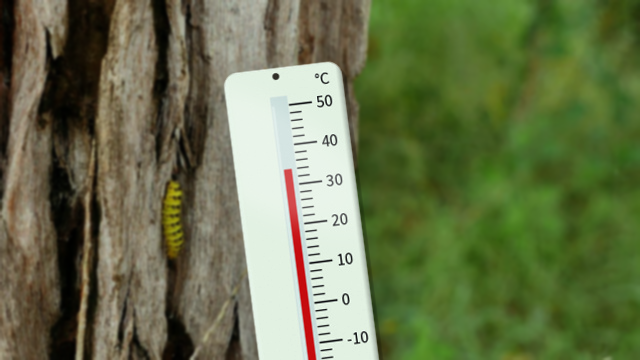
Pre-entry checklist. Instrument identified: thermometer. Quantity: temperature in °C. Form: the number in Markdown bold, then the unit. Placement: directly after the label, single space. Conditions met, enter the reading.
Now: **34** °C
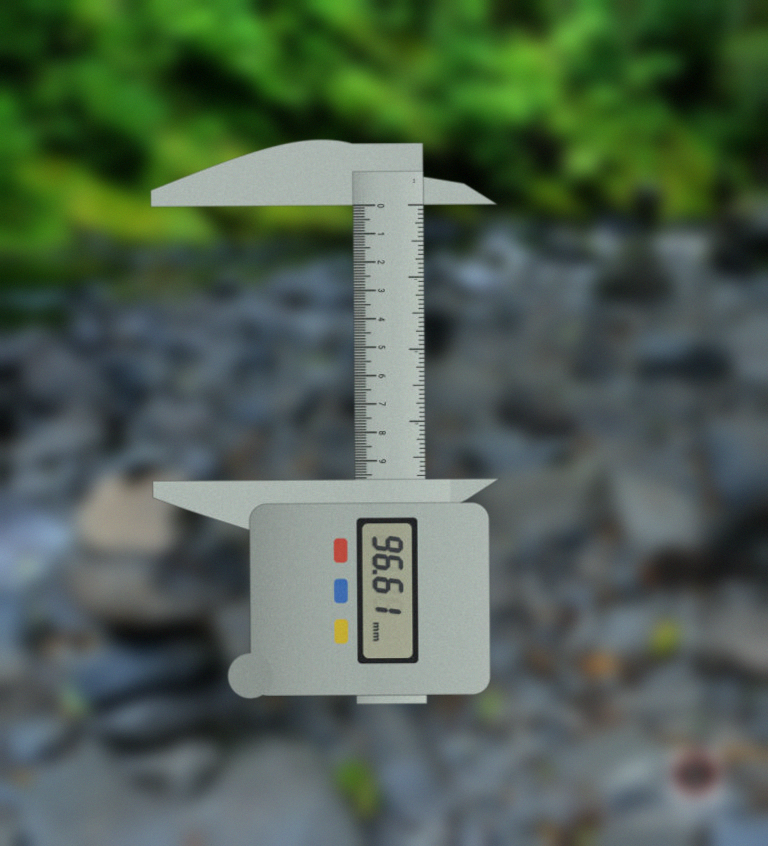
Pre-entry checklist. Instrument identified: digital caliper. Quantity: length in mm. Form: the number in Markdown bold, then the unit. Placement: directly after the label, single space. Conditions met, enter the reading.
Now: **96.61** mm
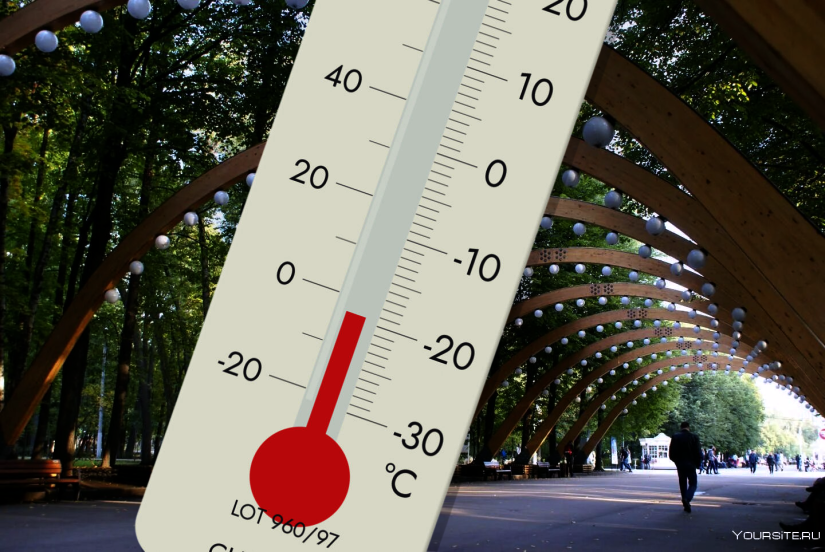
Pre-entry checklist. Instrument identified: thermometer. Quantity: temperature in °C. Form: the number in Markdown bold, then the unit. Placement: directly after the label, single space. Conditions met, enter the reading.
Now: **-19.5** °C
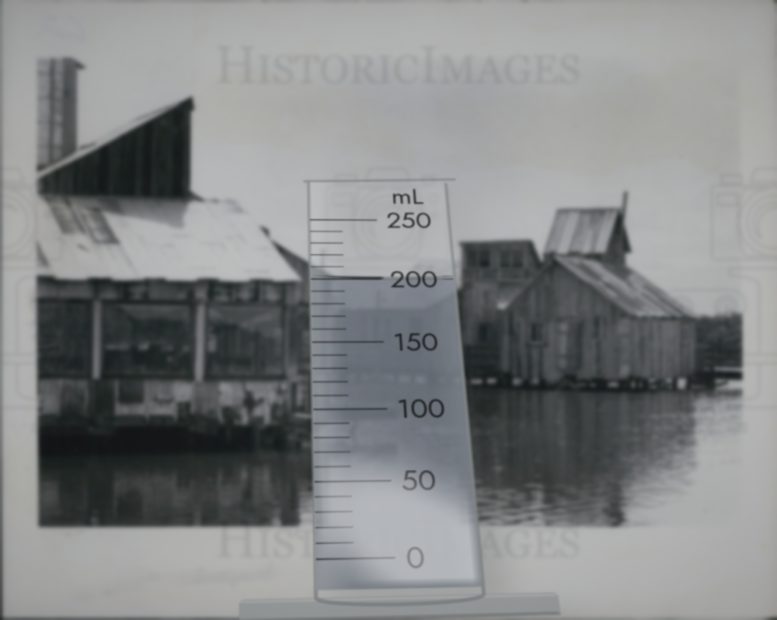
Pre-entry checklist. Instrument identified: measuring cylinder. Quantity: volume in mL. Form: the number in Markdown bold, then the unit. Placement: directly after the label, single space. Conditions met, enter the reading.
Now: **200** mL
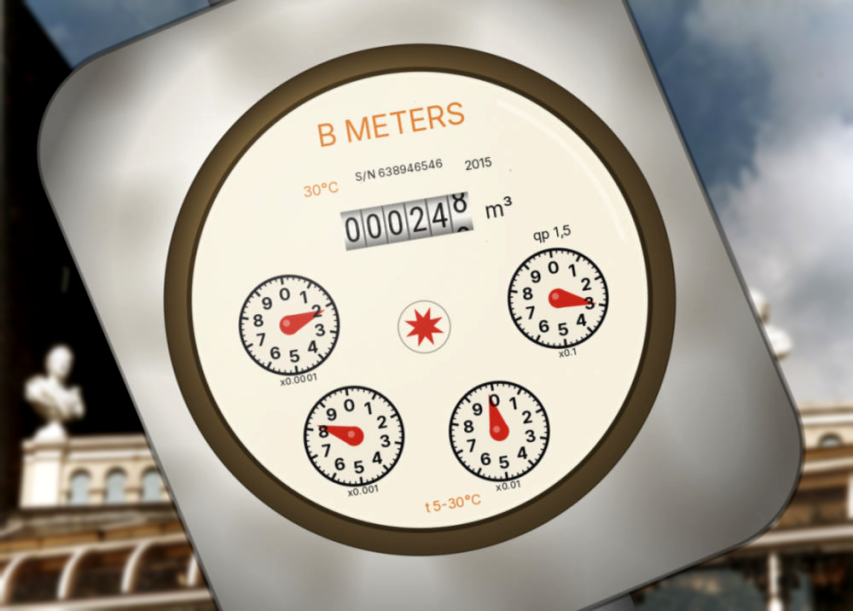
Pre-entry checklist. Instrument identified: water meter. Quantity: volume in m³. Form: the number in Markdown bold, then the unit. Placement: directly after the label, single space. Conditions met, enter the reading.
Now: **248.2982** m³
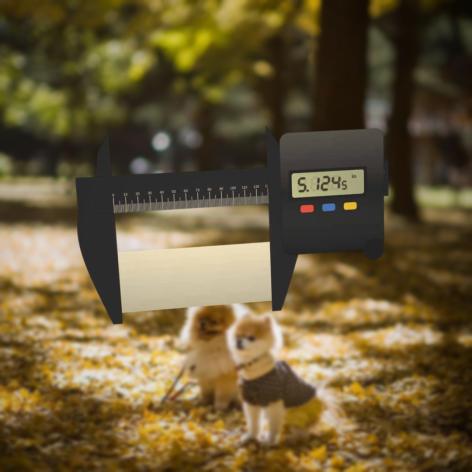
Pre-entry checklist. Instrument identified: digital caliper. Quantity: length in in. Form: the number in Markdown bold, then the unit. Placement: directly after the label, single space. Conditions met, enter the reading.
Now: **5.1245** in
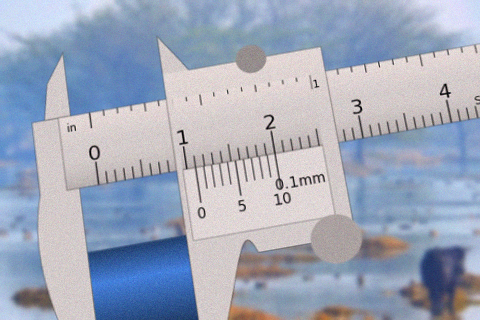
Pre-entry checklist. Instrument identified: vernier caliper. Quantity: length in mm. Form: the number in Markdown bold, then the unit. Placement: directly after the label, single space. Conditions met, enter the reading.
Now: **11.0** mm
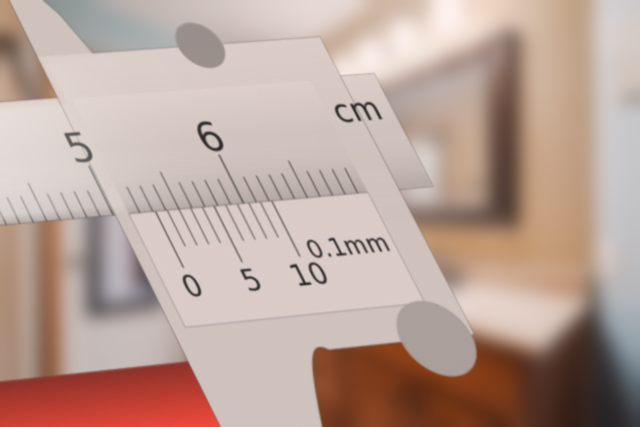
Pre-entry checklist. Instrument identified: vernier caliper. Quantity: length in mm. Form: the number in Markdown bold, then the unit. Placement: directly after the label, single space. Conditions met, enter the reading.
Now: **53.2** mm
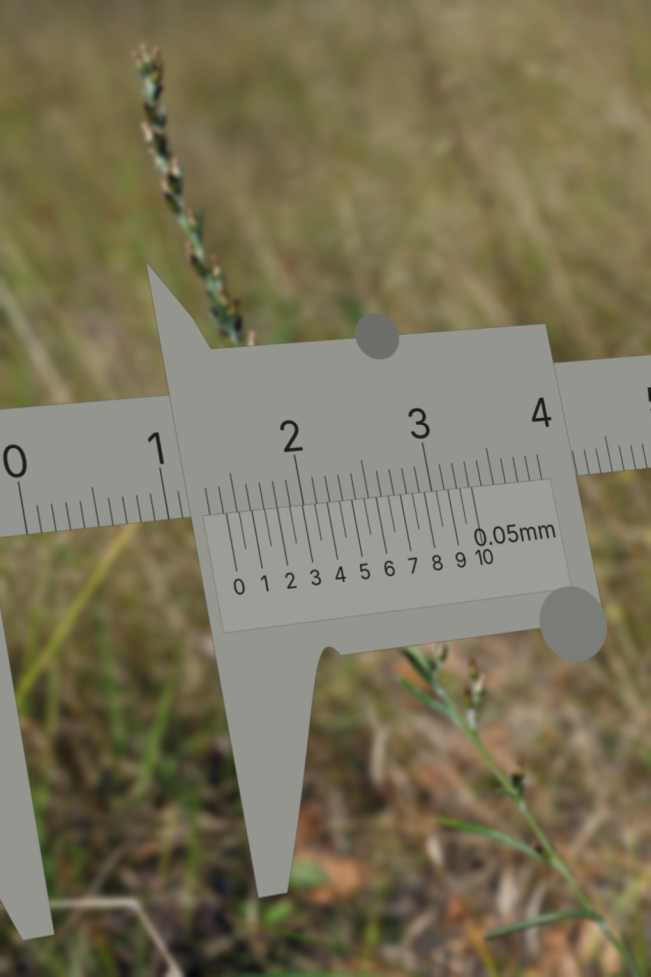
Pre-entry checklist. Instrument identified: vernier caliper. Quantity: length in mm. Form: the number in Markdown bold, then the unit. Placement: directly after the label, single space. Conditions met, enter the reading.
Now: **14.2** mm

◆ ◆ ◆ ◆

Task instructions |
Reproduce word for word the stretch of lines above from the line containing "Pre-entry checklist. Instrument identified: measuring" through the end of the lines, omitting the pictures.

Reply |
Pre-entry checklist. Instrument identified: measuring cylinder. Quantity: volume in mL. Form: the number in Markdown bold, then the unit. Placement: directly after the label, single space. Conditions met, enter the reading.
Now: **200** mL
Pre-entry checklist. Instrument identified: water meter. Quantity: volume in m³. Form: the number in Markdown bold, then the unit. Placement: directly after the label, single space. Conditions met, enter the reading.
Now: **248.2982** m³
Pre-entry checklist. Instrument identified: digital caliper. Quantity: length in in. Form: the number in Markdown bold, then the unit. Placement: directly after the label, single space. Conditions met, enter the reading.
Now: **5.1245** in
Pre-entry checklist. Instrument identified: vernier caliper. Quantity: length in mm. Form: the number in Markdown bold, then the unit. Placement: directly after the label, single space. Conditions met, enter the reading.
Now: **11.0** mm
Pre-entry checklist. Instrument identified: vernier caliper. Quantity: length in mm. Form: the number in Markdown bold, then the unit. Placement: directly after the label, single space. Conditions met, enter the reading.
Now: **53.2** mm
Pre-entry checklist. Instrument identified: vernier caliper. Quantity: length in mm. Form: the number in Markdown bold, then the unit. Placement: directly after the label, single space. Conditions met, enter the reading.
Now: **14.2** mm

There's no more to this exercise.